Commissioner King touted the need for continuous improvement based on a standards map. He argued for professional development, data driven instruction, and increased principal effectiveness. (This mantra should come as a surprise for none, since it has been the statement of the Common Core State Standards, Gates Foundation, federal government and state government for the past couple of years. ) He defended the use of our 3-8 testing program and delayed results as autopsies that may not improve individual health, but may improve the health of the population. He also urged that they be used in tandem with frequent assessment to inform instruction. This philosophy has been the state education department’s defense of testing since NCLB went into place in 2001.

Some things in his speech were more novel. He promoted an improvement in the culture for learning where we protect and advance instruction with the Dignity for All Students Act (DASA) as its centerpiece. He advocated for opportunities for the full range of students, both vocational and collegial.  He stated that we cannot wait to start until kindergarten. Birth to school age programs need to be in place to help level the playing field for children at risk.  Spending money on early childhood initiatives, rather than prisons after children leave school, is good for our society. He argued that we must partner effectively with parents and communities, teachers and principals to meet the needs of our children. When asked how he envisions integrating the various institutions that are part of the department of education with agencies in other departments, however, his response was weak. He commented that NY had not won federal funds to develop improved early childhood initiates so there were very few things that could be done.

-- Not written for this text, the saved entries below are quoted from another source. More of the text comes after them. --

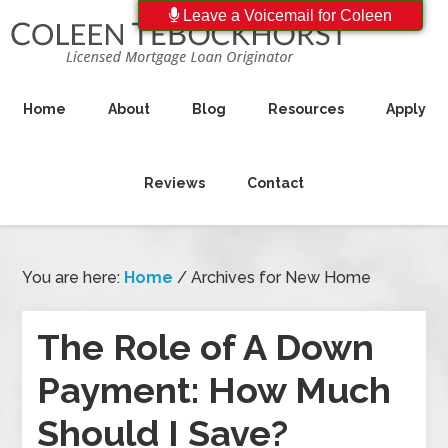
Leave a Voicemail for Coleen
Home
About
Blog
Resources
Apply
Reviews
Contact
You are here:
Home
/
Archives for New Home
The Role of A Down
Payment: How Much
Should I Save?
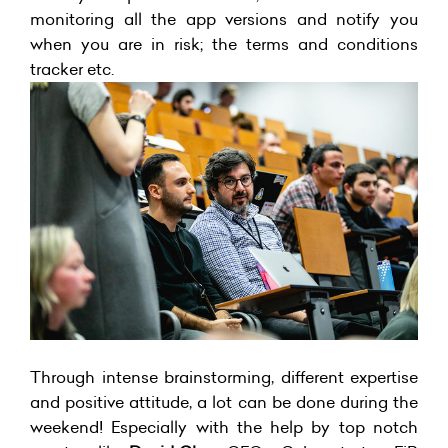
monitoring all the app versions and notify you
when you are in risk; the terms and conditions
tracker etc.
Through intense brainstorming, different expertise
and positive attitude, a lot can be done during the
weekend! Especially with the help by top notch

In my opinion, if we are going to be dependent upon federal funds to meet the needs of our children, we will also be beholden to federal strings. People argued strongly for Race to the Top moneys and are now complaining about how they do not pay for the initiatives that they mandated, how they require testing and an anticipated narrowing of the curriculum as tests become more important to both teacher and principal ratings, and how administrations are looking at being overwhelmed by the teacher evaluation systems required to be in place. We cannot have it both ways, either we take the money and the rules or we figure out how to work smarter not more expensively to meet the needs the people in our state see for our children.